- _INPUT DATA_
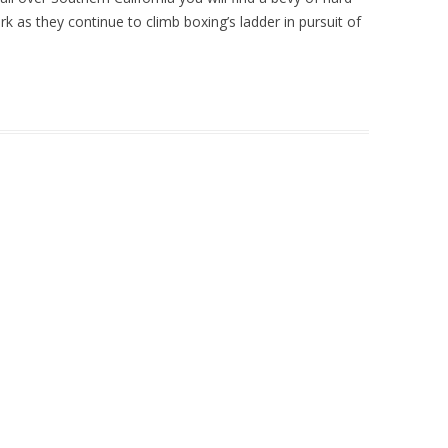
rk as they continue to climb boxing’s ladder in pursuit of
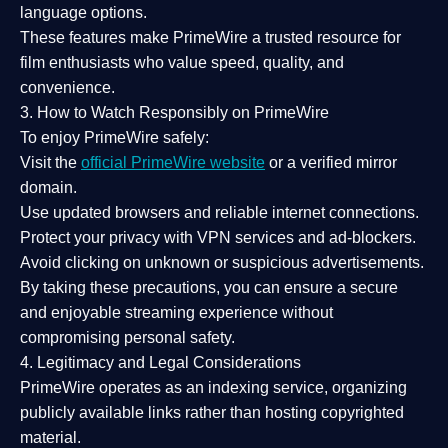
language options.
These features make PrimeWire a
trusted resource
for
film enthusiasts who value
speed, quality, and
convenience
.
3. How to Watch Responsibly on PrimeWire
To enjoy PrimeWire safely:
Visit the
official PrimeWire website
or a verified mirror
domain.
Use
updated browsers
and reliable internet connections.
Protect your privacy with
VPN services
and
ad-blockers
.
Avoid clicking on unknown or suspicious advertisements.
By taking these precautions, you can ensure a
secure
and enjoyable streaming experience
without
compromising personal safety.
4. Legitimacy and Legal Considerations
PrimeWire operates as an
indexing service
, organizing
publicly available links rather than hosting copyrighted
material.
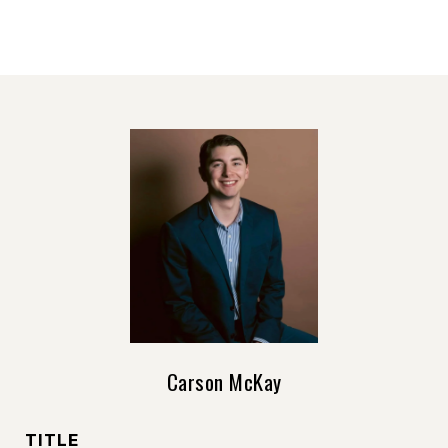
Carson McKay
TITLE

==

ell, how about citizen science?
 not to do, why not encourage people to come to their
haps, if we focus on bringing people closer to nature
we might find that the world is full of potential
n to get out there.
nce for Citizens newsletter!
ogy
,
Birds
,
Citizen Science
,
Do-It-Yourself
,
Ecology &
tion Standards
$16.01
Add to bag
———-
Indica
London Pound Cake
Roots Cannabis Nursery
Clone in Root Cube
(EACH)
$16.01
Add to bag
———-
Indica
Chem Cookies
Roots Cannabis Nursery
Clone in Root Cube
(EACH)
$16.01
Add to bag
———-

- _TASK STATEMENT_
Send back an exact copy of only the lines from the line with "or a verified mirror" up to and including the line with "compromising personal safety." in the data above.

- _TASK OUTPUT_
or a verified mirror
domain.
Use
updated browsers
and reliable internet connections.
Protect your privacy with
VPN services
and
ad-blockers
.
Avoid clicking on unknown or suspicious advertisements.
By taking these precautions, you can ensure a
secure
and enjoyable streaming experience
without
compromising personal safety.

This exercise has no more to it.